Day 509 | Bundaleer Channel: hey, this campsite looks familiar

38 km | zzOz total: 16,521 km

Funny how you can be bamboozled by the Trail at exactly the same spot going both north and south.

Going north I had my Sound of Music experience, seeing the last marker pointing up a smooth rise, no track discernible other than one winding up the hill vaguely with sheep droppings apparent, just a gap in the fence and that sloping paddock with knee high grass.

Solution: just bike off into the unknown, after 800m of random pedalling I stumbled across another marker pointing abstractly down the slope along the fenceline, still no track to be spotted, but fun rumbling at pace, downhill, blindly.

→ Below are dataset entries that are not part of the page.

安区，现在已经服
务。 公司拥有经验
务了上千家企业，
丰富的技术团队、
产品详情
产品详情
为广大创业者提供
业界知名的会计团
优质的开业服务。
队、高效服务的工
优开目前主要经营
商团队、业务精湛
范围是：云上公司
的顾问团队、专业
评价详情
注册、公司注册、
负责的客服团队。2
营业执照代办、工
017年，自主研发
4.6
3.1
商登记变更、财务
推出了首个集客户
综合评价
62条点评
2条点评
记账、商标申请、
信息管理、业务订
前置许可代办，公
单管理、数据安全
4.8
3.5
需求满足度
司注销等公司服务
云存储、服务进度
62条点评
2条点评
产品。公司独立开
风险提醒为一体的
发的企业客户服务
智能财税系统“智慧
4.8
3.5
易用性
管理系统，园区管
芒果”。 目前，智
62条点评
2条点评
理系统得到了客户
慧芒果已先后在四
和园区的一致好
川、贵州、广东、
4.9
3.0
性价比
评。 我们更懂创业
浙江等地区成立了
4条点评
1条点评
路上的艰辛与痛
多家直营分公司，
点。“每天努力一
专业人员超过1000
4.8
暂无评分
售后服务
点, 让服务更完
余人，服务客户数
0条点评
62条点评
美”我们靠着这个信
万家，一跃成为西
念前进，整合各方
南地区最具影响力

Heading south today, 3 years later, that part was easily negotiated despite the track no more apparent. But at the gap in the fence the marker was just as ambiguous: two options presented themselves.

Option 1, alongside the fenceline, rare 4WDs have created an almost imperceptible track, or, Option 2, downhill, that doesn’t seem right. I spot two bike tyre marks along the fence, has to be very fresh after the rain a couple of nights ago.

To curtail this story, I tried that fenceline route, no markers, eventually pushing my caravan to the top of the hill, getting steep up there, those surfboards strapped to the feet unable to gain traction, you can imagine the grunting and carrying on.

Clearly not the way. OK, I only wasted 45 minutes on that detour but it was quite the view all the way back to Jamestown at the top.

Option 2 seemed obvious after the first 100 m, plus it was the start of a decent downhill, just another locked gate to jump with all my baggage.

Suddenly out of the corner of my eye I spot two other cyclists, on unladen mountain bikes, now I see they are familiar faces, Glenn and Guylaine, how many times can you meet others out here on the obscure Mawson?

Well, in this case three: first on a 5 km circuit walk spotting Yellow Footed Rock Wallabies at Warren Gorge; later just as I was leaving Melrose having ground out about 2 km of granny style slope, we just stopped, farmer style, in the middle of the road for, was it an hour, they were driving to a mountain bike only trail, occasional passing traffic shooting dirty looks; and now, another few days later. They are on a Geraldton, WA, to Canberra transcontinental journey, 3 bikes strapped to the roof of the 4WD and the only people I have ever met who have volunteered the information that they enjoyed walking the 125 km Northwest Circuit of Stewart Island, one of my favourite haunts.

They mentioned one familiar story from a 97 year old woman they knew: better to have some regrets from things done than having regrets from what’s not been done in a lifetime.